Consider the above situation with five cryptocurrencies. But what … if, in order to research the properties of the cryptocurrency Cryptocurrency A, it is not critical for us to use this particular set of cryptocurrencies (Cryptocurrency B, Cryptocurrency C, Cryptocurrency D, Cryptocurrency E)? If among thousands of crypto pairs we can find such crypto pairs that will have the same required list of time periods as the Cryptocurrency A crypto pair?

If we find such cryptocurrency pairs Cryptocurrency F, Cryptocurrency G, Cryptocurrency H, Cryptocurrency I, Cryptocurrency J, then the dataset will be complete:

In other words, if there are a lot of crypto pairs, then we are faced with the task of finding the necessary data. We are looking for such crypto pairs that have the same timestamp composition as the target crypto pair (Cryptocurrency A).


How does it work in practice? At the time of this writing, we have historical data for more than 1000 crypto pairs. The most liquid part of them is no more than 6%. This part is of the greatest interest. Note: due to their liquidity, these pairs have practically no gaps in the data. Each of the cryptocurrency pairs, which is included in this 6%, alternately acts as Cryptocurrency A. we are looking for a complete list of comparable crypto pairsfor the current cryptocurrency pair that can give as much data as the Cryptocurrency A time series contains.
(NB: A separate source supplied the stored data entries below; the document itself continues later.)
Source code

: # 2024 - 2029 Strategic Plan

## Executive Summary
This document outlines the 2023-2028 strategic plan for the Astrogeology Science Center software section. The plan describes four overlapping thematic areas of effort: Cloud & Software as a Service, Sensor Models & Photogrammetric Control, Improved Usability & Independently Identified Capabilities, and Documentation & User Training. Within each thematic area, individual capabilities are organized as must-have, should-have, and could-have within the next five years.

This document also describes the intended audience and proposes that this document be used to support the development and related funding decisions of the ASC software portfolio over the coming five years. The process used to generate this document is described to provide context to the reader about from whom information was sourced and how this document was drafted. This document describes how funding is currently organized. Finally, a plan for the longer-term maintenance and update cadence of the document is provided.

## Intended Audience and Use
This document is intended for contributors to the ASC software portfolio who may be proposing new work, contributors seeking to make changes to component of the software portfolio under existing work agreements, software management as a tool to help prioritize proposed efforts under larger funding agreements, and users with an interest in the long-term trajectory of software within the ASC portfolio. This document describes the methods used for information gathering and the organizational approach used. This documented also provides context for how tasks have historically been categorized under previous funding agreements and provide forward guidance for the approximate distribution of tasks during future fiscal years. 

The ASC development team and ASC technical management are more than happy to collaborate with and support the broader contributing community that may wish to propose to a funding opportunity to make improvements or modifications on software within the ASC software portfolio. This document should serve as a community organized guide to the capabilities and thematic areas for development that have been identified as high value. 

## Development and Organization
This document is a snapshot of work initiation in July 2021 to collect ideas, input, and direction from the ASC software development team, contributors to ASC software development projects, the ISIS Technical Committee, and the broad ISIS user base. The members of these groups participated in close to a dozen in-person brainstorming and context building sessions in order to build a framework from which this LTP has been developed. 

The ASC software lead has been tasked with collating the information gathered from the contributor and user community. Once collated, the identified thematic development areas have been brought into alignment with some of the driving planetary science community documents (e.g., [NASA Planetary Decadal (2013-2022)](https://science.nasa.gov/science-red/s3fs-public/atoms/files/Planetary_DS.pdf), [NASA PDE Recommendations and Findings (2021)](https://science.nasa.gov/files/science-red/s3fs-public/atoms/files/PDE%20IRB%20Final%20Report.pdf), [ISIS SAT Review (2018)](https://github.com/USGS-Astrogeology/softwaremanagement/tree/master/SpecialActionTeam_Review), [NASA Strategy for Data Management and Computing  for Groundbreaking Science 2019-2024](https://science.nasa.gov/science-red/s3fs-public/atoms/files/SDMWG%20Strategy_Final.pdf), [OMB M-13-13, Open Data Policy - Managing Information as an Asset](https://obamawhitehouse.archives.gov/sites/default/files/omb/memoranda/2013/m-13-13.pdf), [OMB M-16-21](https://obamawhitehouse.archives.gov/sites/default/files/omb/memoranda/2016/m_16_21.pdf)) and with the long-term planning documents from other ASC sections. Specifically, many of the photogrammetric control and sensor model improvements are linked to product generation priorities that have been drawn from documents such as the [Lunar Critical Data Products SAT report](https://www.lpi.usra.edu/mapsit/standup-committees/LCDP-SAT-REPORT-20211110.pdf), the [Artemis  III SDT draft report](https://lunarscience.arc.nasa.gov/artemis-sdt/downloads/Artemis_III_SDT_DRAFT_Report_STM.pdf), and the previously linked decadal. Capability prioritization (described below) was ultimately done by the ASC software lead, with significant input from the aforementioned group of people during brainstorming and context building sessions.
For example, let it be BTCUSDT. Consider the data for a certain period of time from the current moment. Which crypto pairs have the same amount of data? Lossless? We process the corresponding request. As a result (in the form of a file), we have a complete list of comparable crypto pairs (which can be analyzed together with BTCUSDT). A file with the relevant data is posted on

Obviously, the list of comparable crypto pairs can change from time to time. If a crypto pair has holes in the data over the time period under consideration, it is dropped from the full list of comparable crypto pairs in relation to Cryptocurrency A (and vice versa, if everything is fine, it is included in the list).

Note also that each liquid crypto pair has its own complete list of comparable crypto pairs for the period under review.